One of the things the lazy fans and media have talked about is the possibility of a coaching charge, which we find ridiculous. You cannot point to anything Tyronn Lue did in The Finals to cost the Cavaliers the series.
Is this to say Lue is the greatest coach in the NBA? No, but we would put him in the upper tier of head coaches in the Association.
He was hamstrung against Golden State because his bench contributed basically nothing, so he was manipulating his reserves in order to get his starters some rest without the game getting out of hand. That causes him to be in a defensive coaching style.
On the other hand, a criticism of Lue was that he didn’t develop some of the players on the bench during the regular season. The Cavaliers played very well in February and Derrick Williams was a solid contributor during that month, yet he disappeared in March and throughout the playoffs.
We don’t go to practice, so we don’t know if something happened to cause Williams to fall out of favor, but he is the type of player who it seems could have helped against the Warriors.
Again, just because we think Lue is one of the NBA’s better coaches, doesn’t mean there aren’t things he should do differently next season.
The first is to establish more of a defensive mindset from the start of training camp. After the calendar switched to 2017, the ability to stop opponents from scoring fell greatly.
Once the playoffs started, the Cavs used some different schemes and the defense improved, that worked, but it shouldn’t come down to that.

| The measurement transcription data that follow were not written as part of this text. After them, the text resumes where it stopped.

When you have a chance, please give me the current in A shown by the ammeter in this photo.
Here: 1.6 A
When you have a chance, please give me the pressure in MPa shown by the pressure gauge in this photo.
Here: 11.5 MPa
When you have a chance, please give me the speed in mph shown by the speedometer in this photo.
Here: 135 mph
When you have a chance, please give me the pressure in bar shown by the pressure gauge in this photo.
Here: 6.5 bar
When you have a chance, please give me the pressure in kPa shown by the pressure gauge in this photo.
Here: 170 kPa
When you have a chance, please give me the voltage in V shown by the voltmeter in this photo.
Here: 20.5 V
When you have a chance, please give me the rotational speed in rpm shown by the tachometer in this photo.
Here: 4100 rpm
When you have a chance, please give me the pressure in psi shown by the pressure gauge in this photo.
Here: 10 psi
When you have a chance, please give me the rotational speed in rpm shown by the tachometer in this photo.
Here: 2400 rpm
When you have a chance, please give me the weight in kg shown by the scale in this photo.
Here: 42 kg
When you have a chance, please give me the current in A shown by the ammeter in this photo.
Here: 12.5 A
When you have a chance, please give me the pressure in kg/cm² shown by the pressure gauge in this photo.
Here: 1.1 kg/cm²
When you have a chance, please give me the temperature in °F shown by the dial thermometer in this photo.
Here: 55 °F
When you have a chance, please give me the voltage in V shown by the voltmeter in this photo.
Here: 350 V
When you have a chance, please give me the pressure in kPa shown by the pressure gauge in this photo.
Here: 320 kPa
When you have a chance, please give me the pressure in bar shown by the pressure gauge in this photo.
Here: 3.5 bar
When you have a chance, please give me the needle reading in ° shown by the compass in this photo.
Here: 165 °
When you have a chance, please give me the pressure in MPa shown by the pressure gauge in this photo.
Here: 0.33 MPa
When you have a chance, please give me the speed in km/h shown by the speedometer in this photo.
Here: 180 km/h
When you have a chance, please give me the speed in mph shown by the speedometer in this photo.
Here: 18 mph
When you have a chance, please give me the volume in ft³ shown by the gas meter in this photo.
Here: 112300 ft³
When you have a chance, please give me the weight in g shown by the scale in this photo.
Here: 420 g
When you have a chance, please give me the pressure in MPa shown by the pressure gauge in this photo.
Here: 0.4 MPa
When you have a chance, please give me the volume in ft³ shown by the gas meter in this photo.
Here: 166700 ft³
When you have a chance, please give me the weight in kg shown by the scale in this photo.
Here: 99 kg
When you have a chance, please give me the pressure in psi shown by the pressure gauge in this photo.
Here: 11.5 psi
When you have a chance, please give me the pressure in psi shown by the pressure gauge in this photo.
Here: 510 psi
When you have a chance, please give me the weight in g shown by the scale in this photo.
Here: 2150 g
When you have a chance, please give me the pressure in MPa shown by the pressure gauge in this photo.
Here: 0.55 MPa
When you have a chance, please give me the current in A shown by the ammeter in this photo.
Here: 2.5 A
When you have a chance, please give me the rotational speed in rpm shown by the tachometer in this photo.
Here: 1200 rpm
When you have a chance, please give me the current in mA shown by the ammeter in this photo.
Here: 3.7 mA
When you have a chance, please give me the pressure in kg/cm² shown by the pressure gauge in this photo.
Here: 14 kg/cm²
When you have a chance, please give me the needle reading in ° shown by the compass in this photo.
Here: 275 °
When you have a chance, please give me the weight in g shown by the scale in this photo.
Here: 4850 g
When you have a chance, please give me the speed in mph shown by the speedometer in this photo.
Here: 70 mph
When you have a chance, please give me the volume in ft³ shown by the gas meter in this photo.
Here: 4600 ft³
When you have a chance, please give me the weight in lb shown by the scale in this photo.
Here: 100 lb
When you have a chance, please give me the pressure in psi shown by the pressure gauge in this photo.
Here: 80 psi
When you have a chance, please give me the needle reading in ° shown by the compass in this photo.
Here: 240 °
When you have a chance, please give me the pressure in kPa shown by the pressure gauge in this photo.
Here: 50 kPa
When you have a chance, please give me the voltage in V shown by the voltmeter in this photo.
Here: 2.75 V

And it has been reported that the head coach himself takes more of a role in the defense once the regular season ends. It starts with the individual, but perhaps there should be more of a mindset on that side of the ball right from the get go.
The second change that needs to be made is monitoring minutes, especially for James, who will turn 33 years old during next season.
In conjunction with this, the coaching staff must come up with a plan to play better when James isn’t in the game.
Even when James is on the bench, Lue still has Kyrie Irving and Kevin Love on the floor, and it shouldn’t be difficult to make sure those two are on the floor when James isn’t.
The ball movement that is present when James is on the floor seems to stop when the best player in the game isn’t on the floor. The coach has to insist the same style of play occurs no matter who is on the court.
That was also evident in the playoffs when Irving was playing iso ball, and his shot wasn’t going down. That isn’t pretty basketball, in fact, it is conducive to the other team going on a run.
The point here is Lue was good enough to guide the Cavs to a title a year ago, and this year, some of his moves didn’t work because his bench didn’t help him out.
So save the hot takes to get a new coach. Tyronn Lue is the man for the job.